Task objective
Below are records to write out exactly; drop the pictures when you do.

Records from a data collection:
+--

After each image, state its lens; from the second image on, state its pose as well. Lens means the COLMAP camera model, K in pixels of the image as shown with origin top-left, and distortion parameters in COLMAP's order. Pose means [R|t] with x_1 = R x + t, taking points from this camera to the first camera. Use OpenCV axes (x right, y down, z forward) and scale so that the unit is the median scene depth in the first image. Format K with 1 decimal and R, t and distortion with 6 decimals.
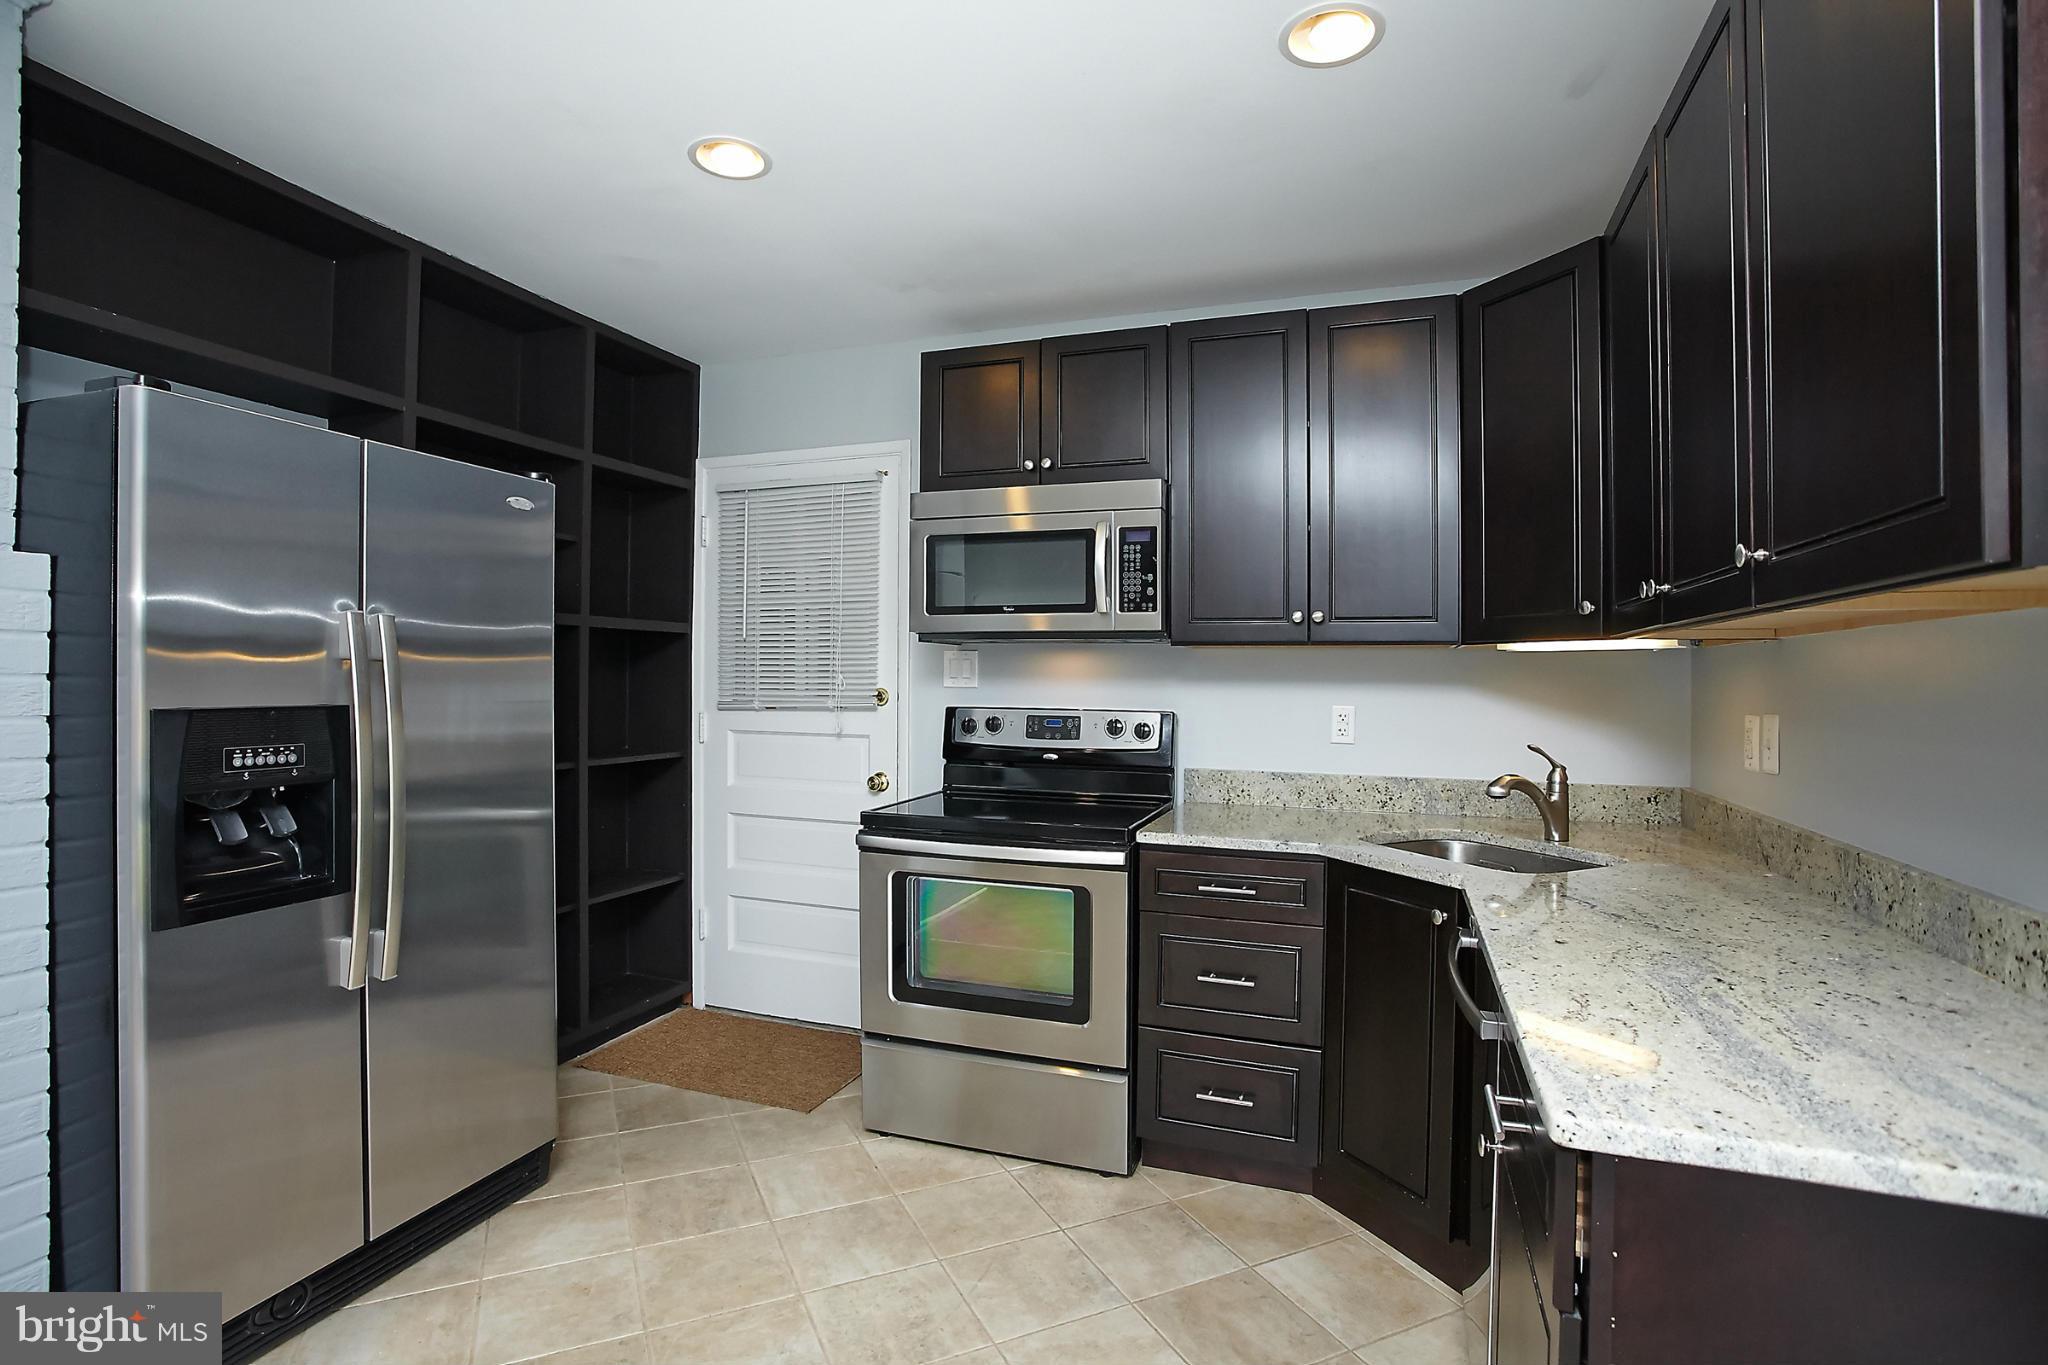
lens RADIAL K [[1007.9, 0, 1039.3], [0, 1007.9, 688.2], [0, 0, 1]] dist [-0.059234, 0.015164]
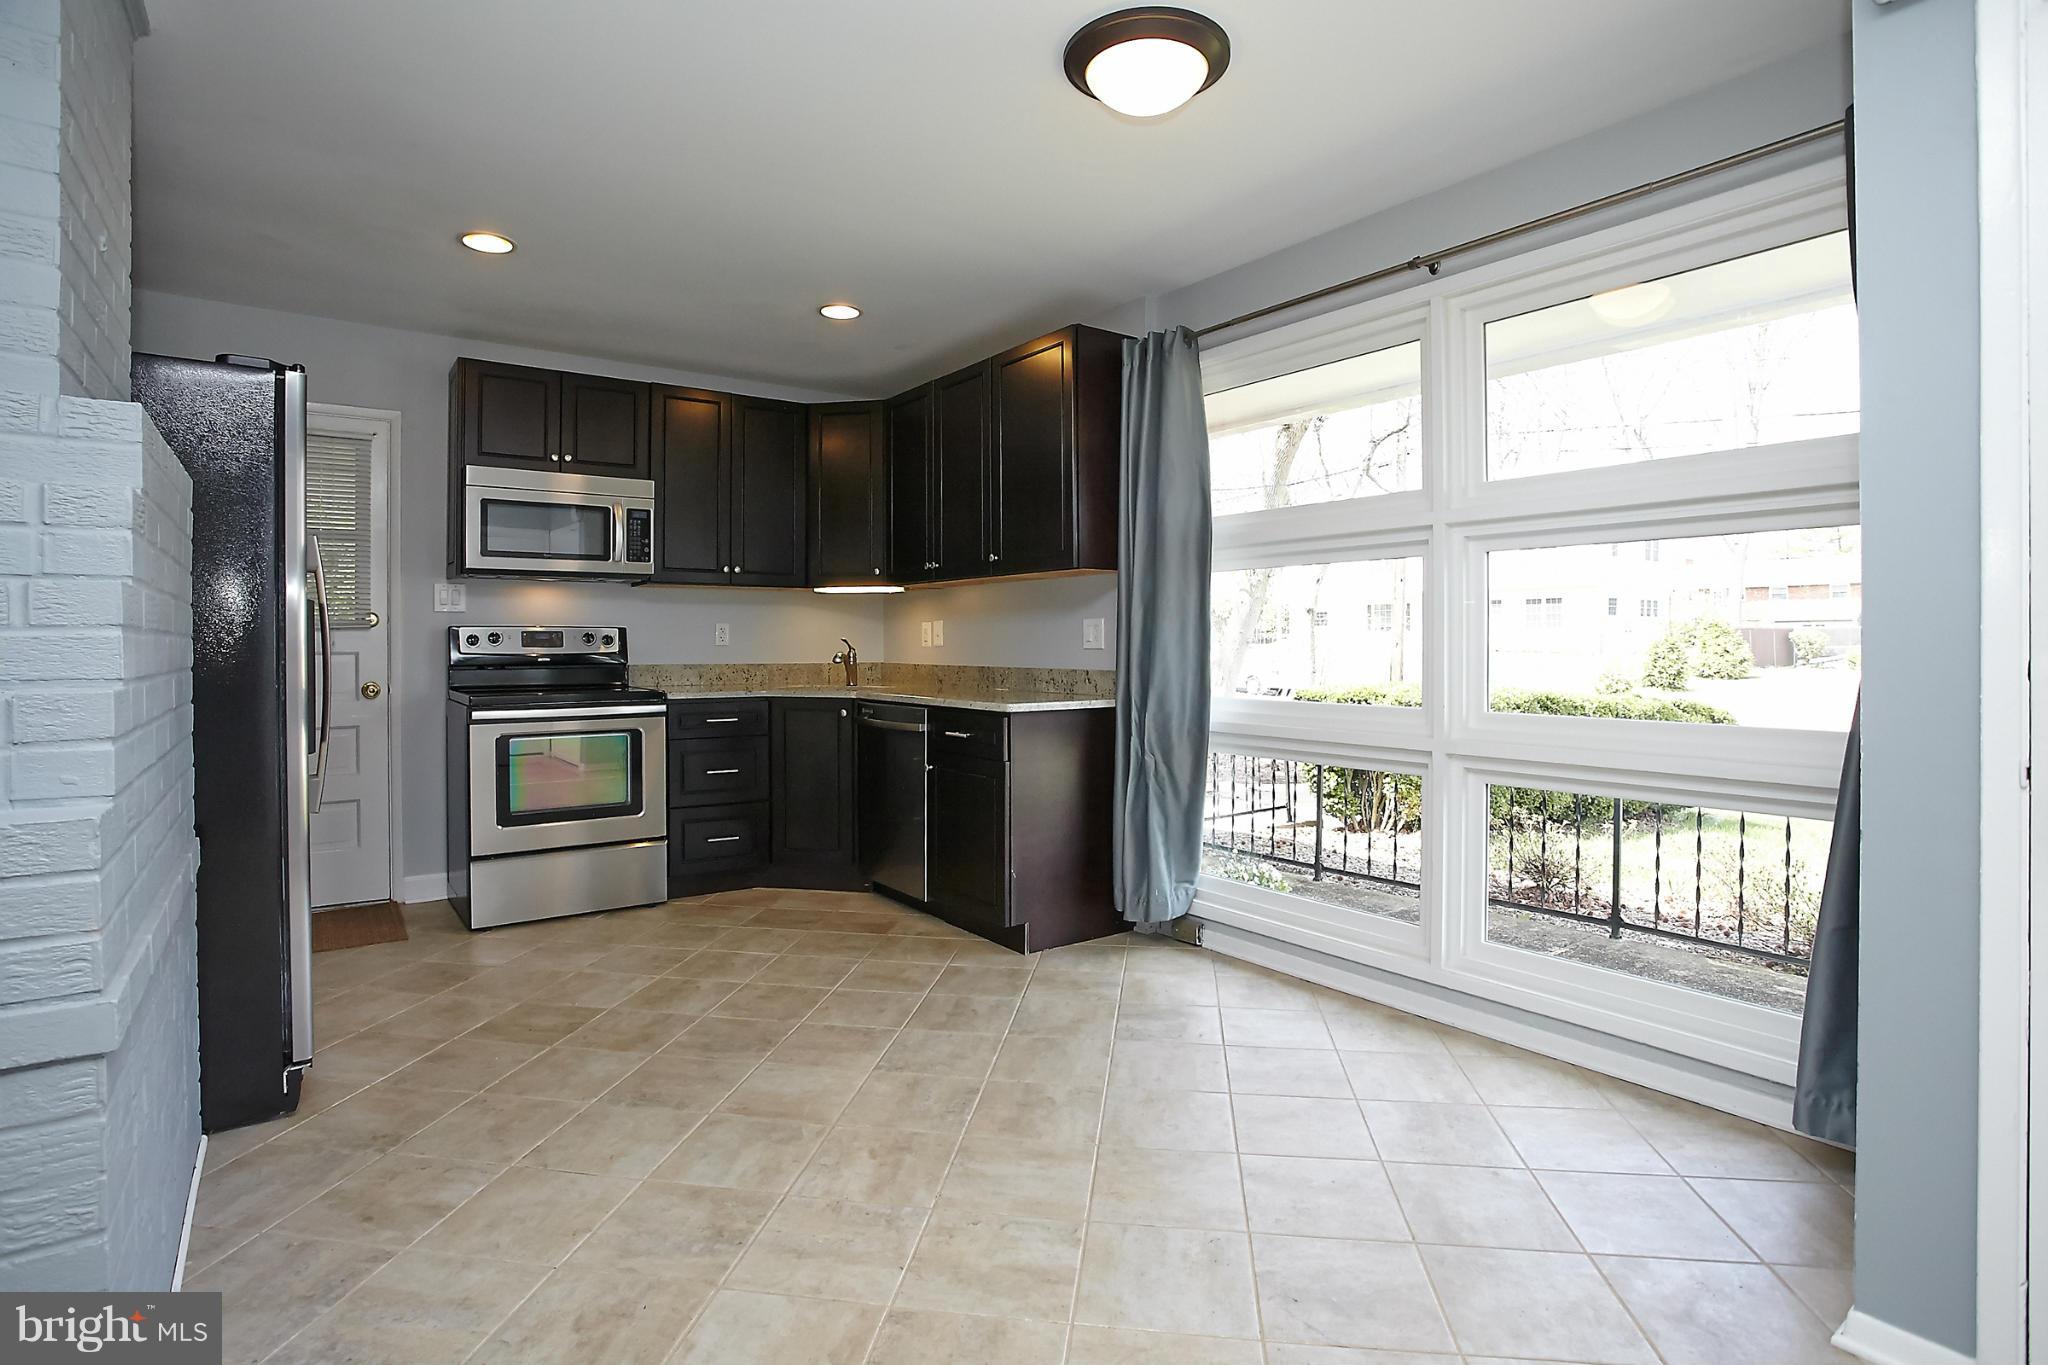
lens RADIAL K [[1007.9, 0, 1038.3], [0, 1007.9, 663.1], [0, 0, 1]] dist [-0.059234, 0.015164]
pose [[0.561412, -0.031719, 0.826928, -0.863407], [0.013897, 0.999486, 0.028903, 0.047939], [-0.827420, -0.004735, 0.561564, -0.416335]]
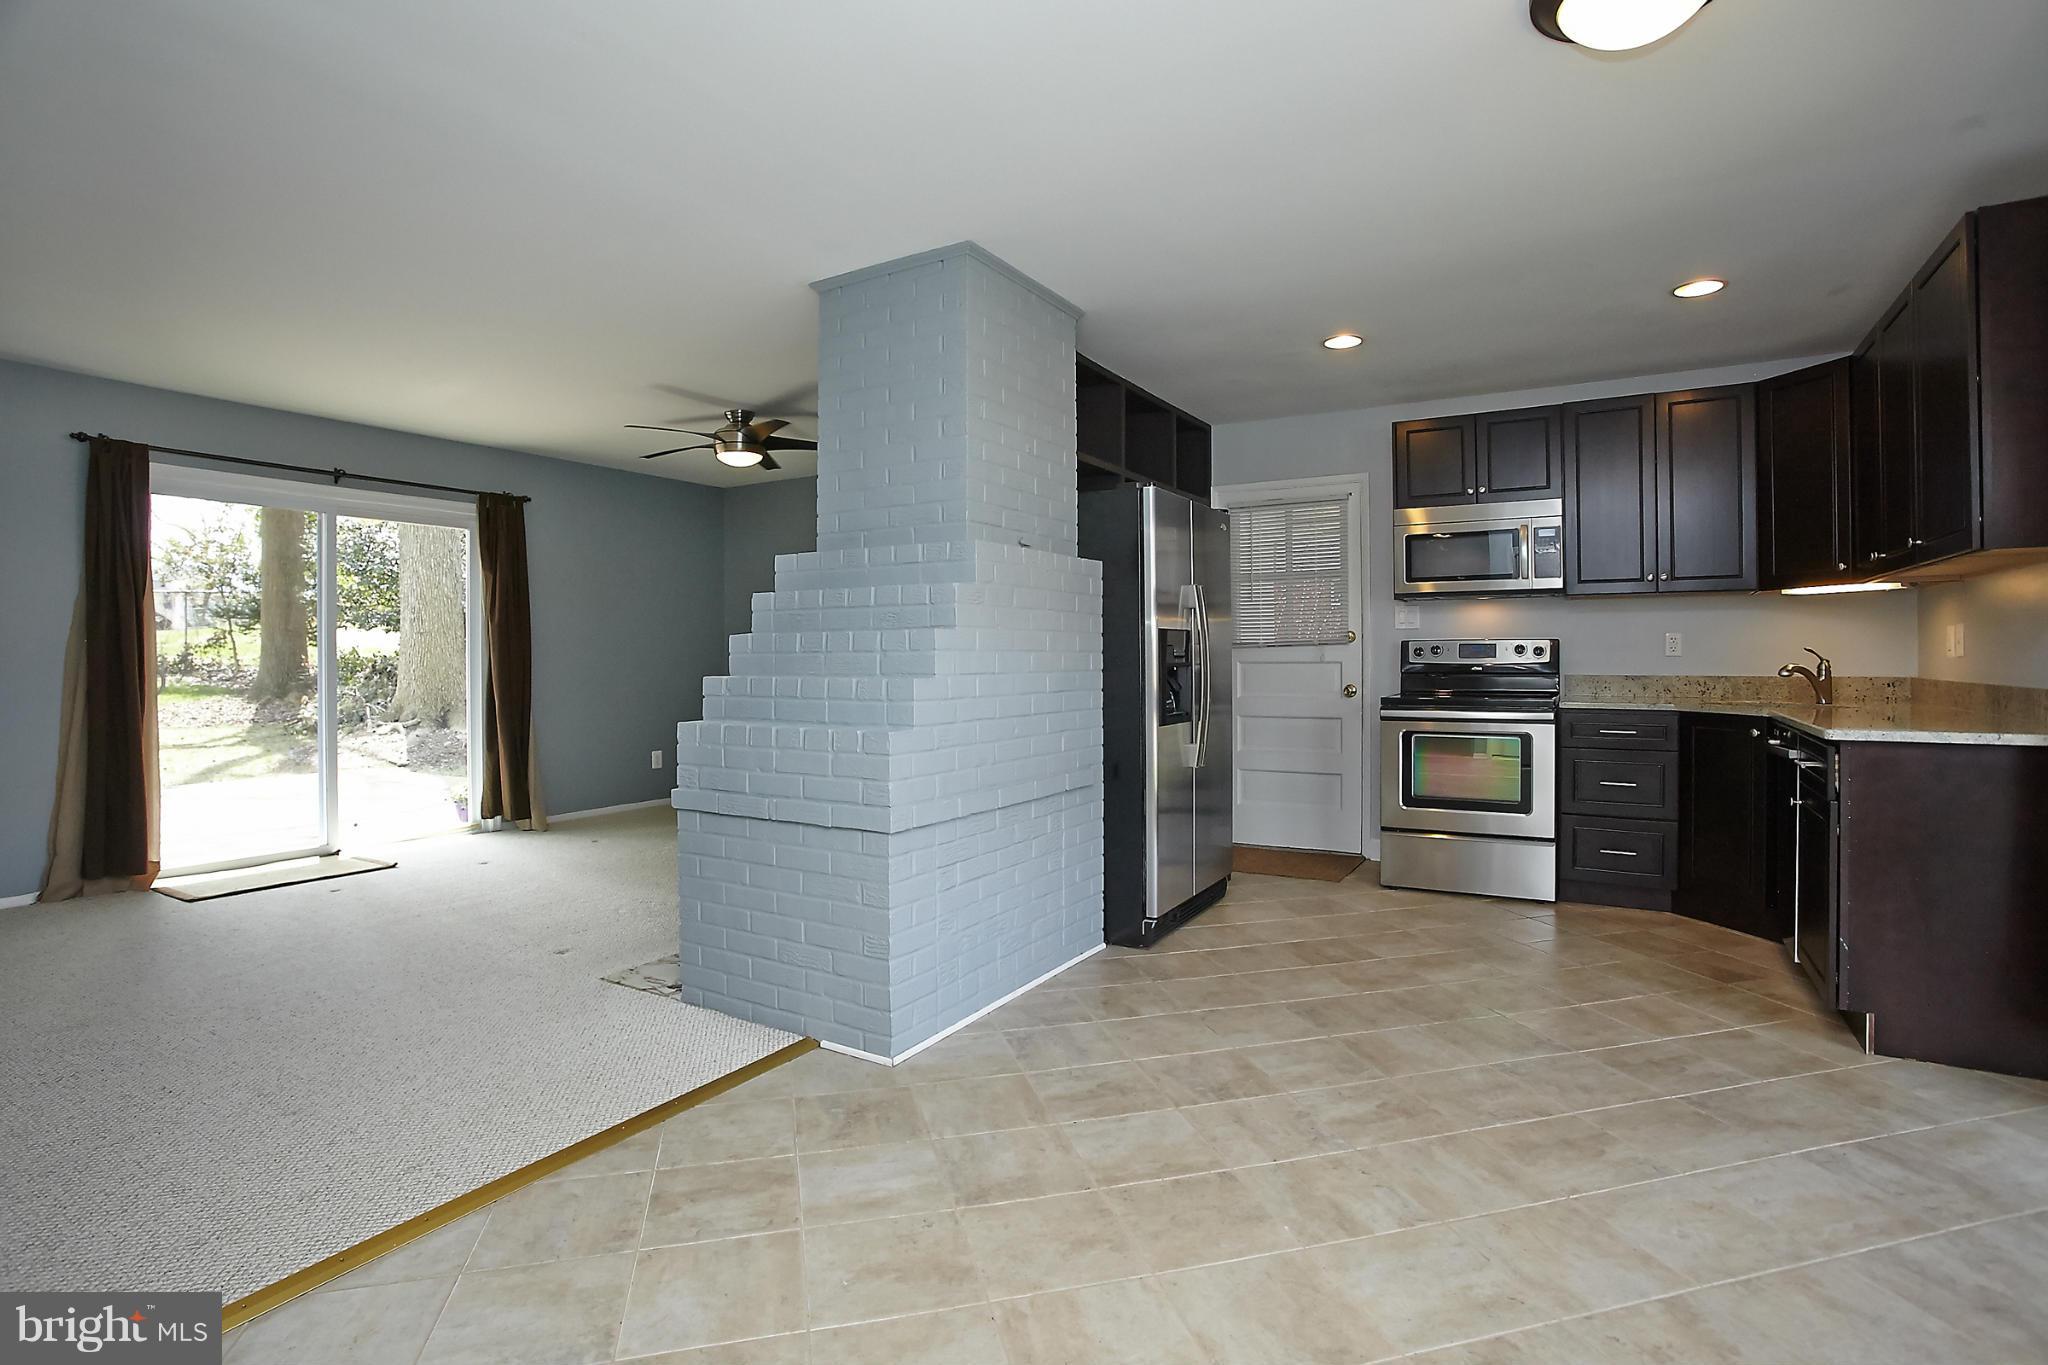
lens RADIAL K [[1007.9, 0, 1036.7], [0, 1007.9, 673.7], [0, 0, 1]] dist [-0.059234, 0.015164]
pose [[0.980564, -0.016734, -0.195483, -0.418944], [0.018420, 0.999807, 0.006809, 0.059450], [0.195331, -0.010277, 0.980683, -0.798290]]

+--

Written solution
After each image, state its lens; from the second image on, state its pose as well. Lens means the COLMAP camera model, K in pixels of the image as shown with origin top-left, and distortion parameters in COLMAP's order. Pose means [R|t] with x_1 = R x + t, taking points from this camera to the first camera. Use OpenCV axes (x right, y down, z forward) and scale so that the unit is the median scene depth in the first image. Format K with 1 decimal and R, t and distortion with 6 decimals.
lens RADIAL K [[1007.9, 0, 1039.3], [0, 1007.9, 688.2], [0, 0, 1]] dist [-0.059234, 0.015164]
lens RADIAL K [[1007.9, 0, 1038.3], [0, 1007.9, 663.1], [0, 0, 1]] dist [-0.059234, 0.015164]
pose [[0.561412, -0.031719, 0.826928, -0.863407], [0.013897, 0.999486, 0.028903, 0.047939], [-0.827420, -0.004735, 0.561564, -0.416335]]
lens RADIAL K [[1007.9, 0, 1036.7], [0, 1007.9, 673.7], [0, 0, 1]] dist [-0.059234, 0.015164]
pose [[0.980564, -0.016734, -0.195483, -0.418944], [0.018420, 0.999807, 0.006809, 0.059450], [0.195331, -0.010277, 0.980683, -0.798290]]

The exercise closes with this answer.